--- START ---
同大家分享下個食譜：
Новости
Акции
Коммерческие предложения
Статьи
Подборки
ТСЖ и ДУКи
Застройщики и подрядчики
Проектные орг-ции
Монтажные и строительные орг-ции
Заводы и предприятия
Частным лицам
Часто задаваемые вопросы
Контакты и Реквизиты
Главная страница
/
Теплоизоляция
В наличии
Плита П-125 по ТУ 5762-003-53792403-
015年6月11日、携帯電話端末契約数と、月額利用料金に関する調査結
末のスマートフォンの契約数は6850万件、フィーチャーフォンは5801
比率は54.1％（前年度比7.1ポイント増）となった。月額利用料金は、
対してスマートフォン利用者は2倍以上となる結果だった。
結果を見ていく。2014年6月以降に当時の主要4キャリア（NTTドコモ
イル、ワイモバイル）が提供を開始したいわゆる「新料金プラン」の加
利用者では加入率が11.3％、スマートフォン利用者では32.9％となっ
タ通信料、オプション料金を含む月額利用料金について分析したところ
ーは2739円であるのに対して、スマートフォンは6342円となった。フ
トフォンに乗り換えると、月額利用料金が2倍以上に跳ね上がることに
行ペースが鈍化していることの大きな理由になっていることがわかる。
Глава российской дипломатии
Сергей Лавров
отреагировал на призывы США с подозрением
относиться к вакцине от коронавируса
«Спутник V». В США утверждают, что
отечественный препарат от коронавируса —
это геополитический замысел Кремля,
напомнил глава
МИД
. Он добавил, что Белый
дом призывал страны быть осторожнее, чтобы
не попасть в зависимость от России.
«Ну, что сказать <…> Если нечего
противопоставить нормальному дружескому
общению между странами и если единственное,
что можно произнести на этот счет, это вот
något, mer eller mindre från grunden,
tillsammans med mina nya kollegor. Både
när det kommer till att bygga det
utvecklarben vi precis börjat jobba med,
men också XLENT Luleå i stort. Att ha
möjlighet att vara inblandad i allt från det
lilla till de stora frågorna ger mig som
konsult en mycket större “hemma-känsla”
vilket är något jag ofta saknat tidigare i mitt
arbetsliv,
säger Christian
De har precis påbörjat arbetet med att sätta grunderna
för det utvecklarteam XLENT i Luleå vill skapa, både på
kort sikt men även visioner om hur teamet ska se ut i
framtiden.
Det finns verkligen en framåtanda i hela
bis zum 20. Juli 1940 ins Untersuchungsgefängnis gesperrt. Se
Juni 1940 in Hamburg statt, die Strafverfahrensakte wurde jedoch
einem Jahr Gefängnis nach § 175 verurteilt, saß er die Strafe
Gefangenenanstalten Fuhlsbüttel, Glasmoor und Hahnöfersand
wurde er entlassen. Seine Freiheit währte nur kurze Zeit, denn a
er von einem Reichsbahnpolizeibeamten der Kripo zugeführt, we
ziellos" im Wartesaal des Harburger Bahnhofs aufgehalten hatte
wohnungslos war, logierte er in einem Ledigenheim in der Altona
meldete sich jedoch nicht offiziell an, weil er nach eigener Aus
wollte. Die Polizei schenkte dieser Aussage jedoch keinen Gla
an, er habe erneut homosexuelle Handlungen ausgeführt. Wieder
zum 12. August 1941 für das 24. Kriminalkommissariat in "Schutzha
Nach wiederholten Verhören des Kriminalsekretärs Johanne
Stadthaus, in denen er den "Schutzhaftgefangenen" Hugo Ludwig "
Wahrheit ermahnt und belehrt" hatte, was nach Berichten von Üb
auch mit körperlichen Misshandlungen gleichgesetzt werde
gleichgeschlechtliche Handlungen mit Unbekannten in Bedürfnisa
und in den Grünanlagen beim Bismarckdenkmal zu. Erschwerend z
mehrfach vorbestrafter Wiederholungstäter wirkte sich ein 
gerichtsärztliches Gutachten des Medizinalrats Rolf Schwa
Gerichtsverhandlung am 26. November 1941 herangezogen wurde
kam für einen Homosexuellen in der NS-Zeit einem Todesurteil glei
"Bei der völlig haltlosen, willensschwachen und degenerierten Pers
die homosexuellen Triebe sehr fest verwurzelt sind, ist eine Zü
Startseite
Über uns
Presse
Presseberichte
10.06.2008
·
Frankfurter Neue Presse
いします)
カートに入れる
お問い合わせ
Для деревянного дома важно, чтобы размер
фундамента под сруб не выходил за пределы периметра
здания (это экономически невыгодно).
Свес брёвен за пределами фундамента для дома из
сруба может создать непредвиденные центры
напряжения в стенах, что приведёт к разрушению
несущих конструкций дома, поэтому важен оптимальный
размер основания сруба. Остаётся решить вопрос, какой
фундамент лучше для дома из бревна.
--- END ---
▸ WHAT YOU NEED TO DO:
Retype every line of the records above, keeping each one the same.

▸ TASK RESPONSE:
同大家分享下個食譜：
Новости
Акции
Коммерческие предложения
Статьи
Подборки
ТСЖ и ДУКи
Застройщики и подрядчики
Проектные орг-ции
Монтажные и строительные орг-ции
Заводы и предприятия
Частным лицам
Часто задаваемые вопросы
Контакты и Реквизиты
Главная страница
/
Теплоизоляция
В наличии
Плита П-125 по ТУ 5762-003-53792403-
015年6月11日、携帯電話端末契約数と、月額利用料金に関する調査結
末のスマートフォンの契約数は6850万件、フィーチャーフォンは5801
比率は54.1％（前年度比7.1ポイント増）となった。月額利用料金は、
対してスマートフォン利用者は2倍以上となる結果だった。
結果を見ていく。2014年6月以降に当時の主要4キャリア（NTTドコモ
イル、ワイモバイル）が提供を開始したいわゆる「新料金プラン」の加
利用者では加入率が11.3％、スマートフォン利用者では32.9％となっ
タ通信料、オプション料金を含む月額利用料金について分析したところ
ーは2739円であるのに対して、スマートフォンは6342円となった。フ
トフォンに乗り換えると、月額利用料金が2倍以上に跳ね上がることに
行ペースが鈍化していることの大きな理由になっていることがわかる。
Глава российской дипломатии
Сергей Лавров
отреагировал на призывы США с подозрением
относиться к вакцине от коронавируса
«Спутник V». В США утверждают, что
отечественный препарат от коронавируса —
это геополитический замысел Кремля,
напомнил глава
МИД
. Он добавил, что Белый
дом призывал страны быть осторожнее, чтобы
не попасть в зависимость от России.
«Ну, что сказать <…> Если нечего
противопоставить нормальному дружескому
общению между странами и если единственное,
что можно произнести на этот счет, это вот
något, mer eller mindre från grunden,
tillsammans med mina nya kollegor. Både
när det kommer till att bygga det
utvecklarben vi precis börjat jobba med,
men också XLENT Luleå i stort. Att ha
möjlighet att vara inblandad i allt från det
lilla till de stora frågorna ger mig som
konsult en mycket större “hemma-känsla”
vilket är något jag ofta saknat tidigare i mitt
arbetsliv,
säger Christian
De har precis påbörjat arbetet med att sätta grunderna
för det utvecklarteam XLENT i Luleå vill skapa, både på
kort sikt men även visioner om hur teamet ska se ut i
framtiden.
Det finns verkligen en framåtanda i hela
bis zum 20. Juli 1940 ins Untersuchungsgefängnis gesperrt. Se
Juni 1940 in Hamburg statt, die Strafverfahrensakte wurde jedoch
einem Jahr Gefängnis nach § 175 verurteilt, saß er die Strafe
Gefangenenanstalten Fuhlsbüttel, Glasmoor und Hahnöfersand
wurde er entlassen. Seine Freiheit währte nur kurze Zeit, denn a
er von einem Reichsbahnpolizeibeamten der Kripo zugeführt, we
ziellos" im Wartesaal des Harburger Bahnhofs aufgehalten hatte
wohnungslos war, logierte er in einem Ledigenheim in der Altona
meldete sich jedoch nicht offiziell an, weil er nach eigener Aus
wollte. Die Polizei schenkte dieser Aussage jedoch keinen Gla
an, er habe erneut homosexuelle Handlungen ausgeführt. Wieder
zum 12. August 1941 für das 24. Kriminalkommissariat in "Schutzha
Nach wiederholten Verhören des Kriminalsekretärs Johanne
Stadthaus, in denen er den "Schutzhaftgefangenen" Hugo Ludwig "
Wahrheit ermahnt und belehrt" hatte, was nach Berichten von Üb
auch mit körperlichen Misshandlungen gleichgesetzt werde
gleichgeschlechtliche Handlungen mit Unbekannten in Bedürfnisa
und in den Grünanlagen beim Bismarckdenkmal zu. Erschwerend z
mehrfach vorbestrafter Wiederholungstäter wirkte sich ein 
gerichtsärztliches Gutachten des Medizinalrats Rolf Schwa
Gerichtsverhandlung am 26. November 1941 herangezogen wurde
kam für einen Homosexuellen in der NS-Zeit einem Todesurteil glei
"Bei der völlig haltlosen, willensschwachen und degenerierten Pers
die homosexuellen Triebe sehr fest verwurzelt sind, ist eine Zü
Startseite
Über uns
Presse
Presseberichte
10.06.2008
·
Frankfurter Neue Presse
いします)
カートに入れる
お問い合わせ
Для деревянного дома важно, чтобы размер
фундамента под сруб не выходил за пределы периметра
здания (это экономически невыгодно).
Свес брёвен за пределами фундамента для дома из
сруба может создать непредвиденные центры
напряжения в стенах, что приведёт к разрушению
несущих конструкций дома, поэтому важен оптимальный
размер основания сруба. Остаётся решить вопрос, какой
фундамент лучше для дома из бревна.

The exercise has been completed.